As recently as 2016, CEPA had a dozen members, and in 2020, the companies in its orbit delivered 4.5 trillion cubic feet of natural gas and 1.3 billion barrels of crude oil, the Globe says. But after Calgary-based Enbridge Inc. stepped away about two years ago, followed by Pembina Pipeline and TC Energy earlier this year, the association’s board decided to wind things down.
“The big guys represented a critical mass,” said CEPA President and CEO Chris Bloomer. “When you have that, you’re speaking for the whole industry, and that really means something. When you lose that constituency, it’s tough.” With its remaining members diversifying into hydrogen, renewable natural gas, biofuels, and carbon capture and storage pipeline, he said the industry would see continuing momentum.
But apparently not at the moment. Even as the fossil industry celebrated completion of Enbridge’s Line 3 pipeline last week, “no companies are looking to build any other major new pipeline transmission systems in Canada,” the Globe says.
That conclusion didn’t land well with Alberta Energy Minister and former CEPA and Enbridge executive Sonya Savage.
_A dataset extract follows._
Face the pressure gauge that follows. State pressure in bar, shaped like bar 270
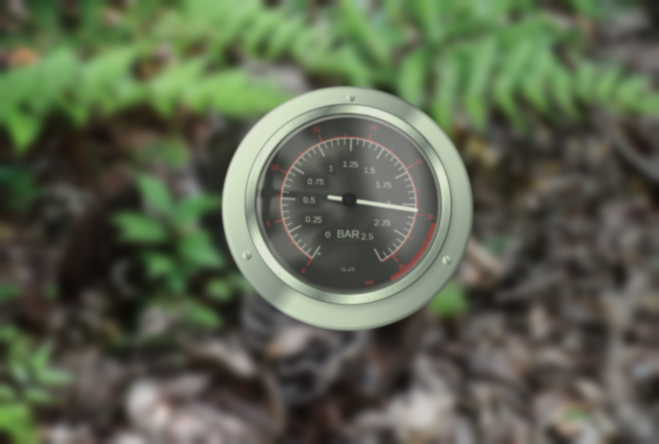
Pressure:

“It’s really short-sighted for these companies to have let the industry association fold because you know we’re going to need it again,” Savage told the Calgary Herald. “You see the attacks and the opposition to major new pipeline projects. Well, that opposition is now targeting existing pipelines…Who is going to be advocating for the industry-wide perspective on that?”
“My indication from the companies is they want to do it on their own,” Bloomer responded. “And companies like TC and Enbridge, they have the capacity to do that…but the larger companies are changing, too, and their focus is different and that needs to be recognized.”
Herald columnist Chris Varcoe agrees big pipeline companies “certainly have the ability to hire lobbyists and experts to ensure their voices are heard in Ottawa.”